By Allison Plitt
Within the past five years, Long Island City sculptor Noriko Kuresumi has received awards and recognition for her artwork.
Most recently, she won the grand prize in the “14th Tokyo-New York Friendship Ceramic Competition” last year. In 2012, she picked up the first prize at this event held in New York.
Despite her recognition and commercial success, Kuresumi is a completely self-taught sculptor.
She has never taken a sculpting class.
Born in Japan, Kuresumi grew up in the Chibaken area of Japan, which lies right on Tokyo Bay. Since all of her sculptures are titled “Sea of Memory,” her childhood living near the water places a significant role in her artwork.
After dropping out of fashion school at age 19, Kuresumi decided to try her hand at sculpting, beginning in 2000.
“I tried carving stone, but it was too hard,” Kuresumi said. “I didn’t like working with wood either. Once I found clay, I loved it. When you work with clay, it is so easy to carve.”
All of Kuresumi’s sculptures are created by hand and made of porcelain.

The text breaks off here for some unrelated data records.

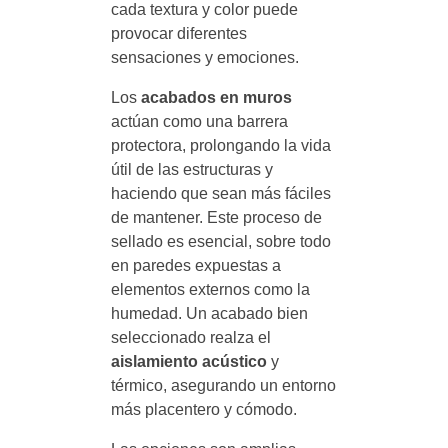
cada textura y color puede
provocar diferentes
sensaciones y emociones.
Los
acabados en muros
actúan como una barrera
protectora, prolongando la vida
útil de las estructuras y
haciendo que sean más fáciles
de mantener. Este proceso de
sellado es esencial, sobre todo
en paredes expuestas a
elementos externos como la
humedad. Un acabado bien
seleccionado realza el
aislamiento acústico
y
térmico, asegurando un entorno
más placentero y cómodo.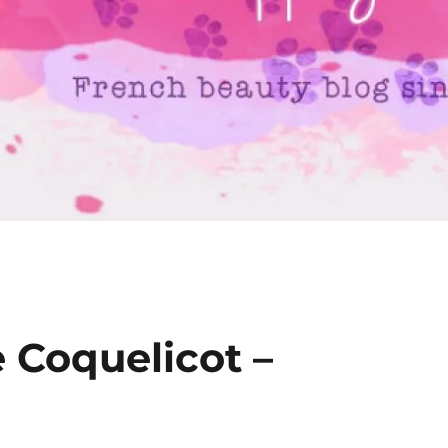
e Coquelicot –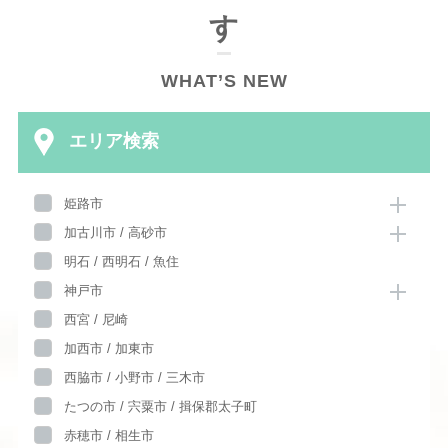
す
WHAT’S NEW
エリア検索
姫路市
加古川市 / 高砂市
明石 / 西明石 / 魚住
神戸市
西宮 / 尼崎
加西市 / 加東市
西脇市 / 小野市 / 三木市
たつの市 / 宍粟市 / 揖保郡太子町
赤穂市 / 相生市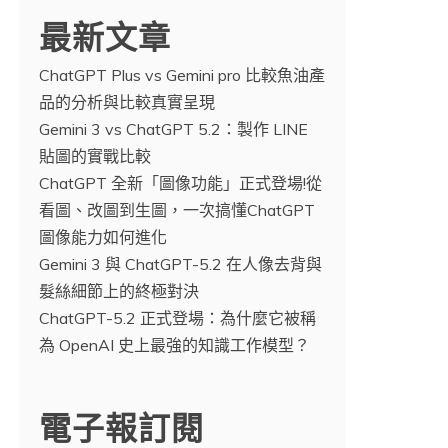
最新文章
ChatGPT Plus vs Gemini pro 比較魚油產
品的分析與比較真實呈現
Gemini 3 vs ChatGPT 5.2：製作 LINE
貼圖的實戰比較
ChatGPT 全新「圖像功能」正式登場!從
看圖、改圖到生圖，一次搞懂ChatGPT
圖像能力如何進化
Gemini 3 與 ChatGPT-5.2 在人像去背與
髮絲細節上的終極對決
ChatGPT-5.2 正式登場：為什麼它被稱
為 OpenAI 史上最強的知識工作模型？
電子報訂閱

Concerning her creative process, she explains, “I like to recall my memories, especially the memory of the natural beauty of the sea.”
As a result, many of Kuresumi’s porcelain sculptures look like sea shells or coral.
While Kuresumi doesn’t paint her artwork, she lets their shapes and textures speak for themselves.
Although her first noteworthy piece in 2008 is called “Rose and Thorn,” the rest of her artwork in the following years appears more indicative of sea life. For a competition in 2009 in Ohio, she created four “sea creatures” with either evenly carved spikes, smooth circular shapes, or detailed layers — all indicating hours of workmanship.
Kuresumi said that in her early 20s she was influenced by the writings of a Russian philosopher and spiritual leader named George Ivanovich Gurdjieff, who believed that most humans lived in a hypnotic state of “waking sleep.” However, he thought that men could awaken from this state by “working on themselves” and transcend to a higher state of consciousness to achieve their full potential.
In addition to her interest in Gurdjieff, Kuresumi also believes in the Chinese concept of Tao, meaning “way” or “path.” Taoism is part of most East Asian philosophy and religion in general and signifies the underlying natural order of the universe. The object of the philosophy is to harmonize one’s will with nature. An expression of one’s faith in Taoism is meditation, which Kuresumi said she practices.
Kuresumi’s artist statement reflects the Tao idea of the natural order of the world.
“The sea is the origin of life. All lives are connected and have been supporting each other,” she said. “I create my work by imagining the source of harmony and balance of the ocean.“
Having worked as a sculptor for 14 years now, Kuresumi gives simple advice to those who are interested in sculpting as a profession. Since she didn’t attend art school and achieved success through her own hard work, her words are, in fact, quite sincere.
“Work hard, follow your dreams, and don’t give up,” Kuresumi said.
Kuresumi concedes she still follows those mottos herself.
Describing her favorite part of her job, Kuresumi shows her natural progression as a sculptor.
“I was drawn to porcelain because of its feminine, elegant, and expressive qualities,” she said. “My sculptures are carefully hand built, reflecting my passion for organic line and contrasting textures. The possibilities of the porcelain clay body continue to inspire me every day.”